Source document section start
The majority of people affected by malaria are those living in poverty and do not have a choice. Malaria effectively aggravates the state of poverty - which is the world's biggest killer and the greatest cause of ill-health and suffering across the globe. It is listed almost at the end of the WHO International Classification of Diseases. It is given the code Z59.5 - extreme poverty. DDT is one of the few things that has made any major dent in the statistics for global poverty and its associated human misery, and yet it has been pushed aside because it was made politically (not scientifically) incorrect by the book "The Silent Spring" (1962).

Just as a rough estimate, let's suppose that since (say) 1970, DDT ceased to be used (was banned for use) to control malaria, and that (say) at least 1.5million children died from malaria each year since then as a result. That's approx 40 years and 60 million dead children to date.
We could perhaps argue about precise numbers, but this estimate helps us to get the general idea of the scale of the thing.
Source document section end
Dataset entries section start
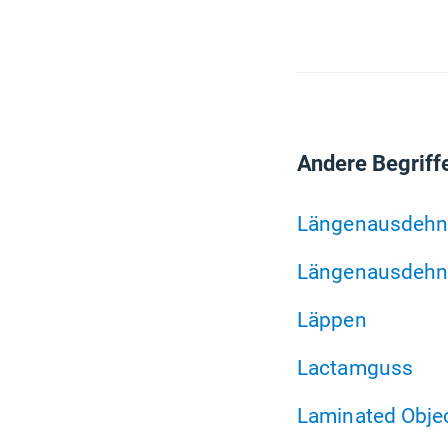
Andere Begriff
Längenausdeh
Längenausdehnu
Läppen
Lactamguss
Laminated Obje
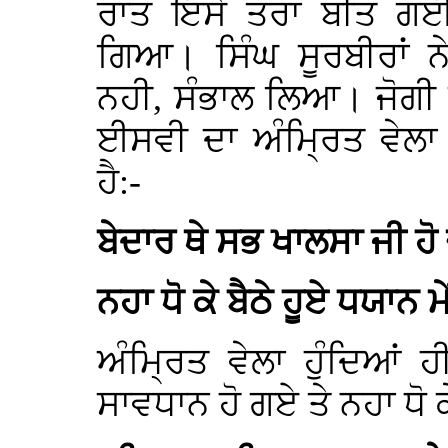
ਰਾਤ ਇਸੇ ਤਰਾਂ ਬੀਤ ਗਈ।
ਗਿਆ। ਸਿੰਘ ਸੂਰਬੀਰਾਂ 
ਨਹੀ, ਸੰਭਾਲ ਲਿਆ। ਜੋਗੀ 
ਈਸਵੀ ਦਾ ਅੰਮ੍ਰਿਤ ਵੇਲ
ਹੈ:-
ਬੇਦਾਰ ਥੇ ਸਭ ਖਾਲਸਾ ਜੀ ਹੋ
ਨਹਾ ਧੋ ਕੇ ਬੈਠੇ ਹੂਏ ਧਯਾਨ ਮੇ
ਅੰਮ੍ਰਿਤ ਵੇਲਾ ਹੁੰਦਿਆਂ 
ਸਾਵਧਾਨ ਹੋ ਗਏ ਤੇ ਨਹਾ ਧੋ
Dataset entries section end
**Activity list**
- 1) Reproduce the passage on malaria and DDT word for word, starting with "Just as a rough" and going on through "of the thing.".
- 2) Answer these questions from the passage on malaria and DDT:
(a) What code does the passage say extreme poverty is given?
(b) Which book does the passage say made DDT politically incorrect, and what year does it give for that book?
(c) In the rough estimate, how many children are supposed to have died from malaria each year?
- 3) Write what comes next in the passage on malaria and DDT, picking up after its final sentence.
The listing is not needed for any of this.

**Answers in order**
- 1)
Just as a rough estimate, let's suppose that since (say) 1970, DDT ceased to be used (was banned for use) to control malaria, and that (say) at least 1.5million children died from malaria each year since then as a result. That's approx 40 years and 60 million dead children to date.
We could perhaps argue about precise numbers, but this estimate helps us to get the general idea of the scale of the thing.

- 2)
(a) Z59.5
(b) "The Silent Spring," 1962
(c) At least 1.5 million

- 3)
So, this estimated 60 million children were apparently sentenced to die from what could have been an otherwise avoidable disease - malaria. The only reason those children were sentenced to die was because they suffered from another disease - Z59.5 (extreme poverty). Because they were children and had Z59.5, they had no franchise - no voice - in the arbitrary decision made by wealthy western nations to withhold the only known defence that could have saved them - DDT. We committed those 60 million children to death, and we currently commit somewhere between 1.5 and 3.0 million more children to death each year by the same means.

That 60 million is a staggering number of children to kill by default, made all the more worse a crime because it continues and may have been because DDT became politically unacceptable due to a fascist green whim regarding DDT and because someone wanted to write a best-selling book based on insubstantial scientific evidence.

If the Wikipedia and other balanced articles are anything to go by, then we should not forget that it is apparently acknowledged that not only was the case against DDT far from being categorically scientifically proven at the time the book was published, but also a substantive part of that case still remains to be proved. We have apparently become and continue to be mass murderers through our own passivity and ignorance and now including from our belief in the relatively new religion of greenie.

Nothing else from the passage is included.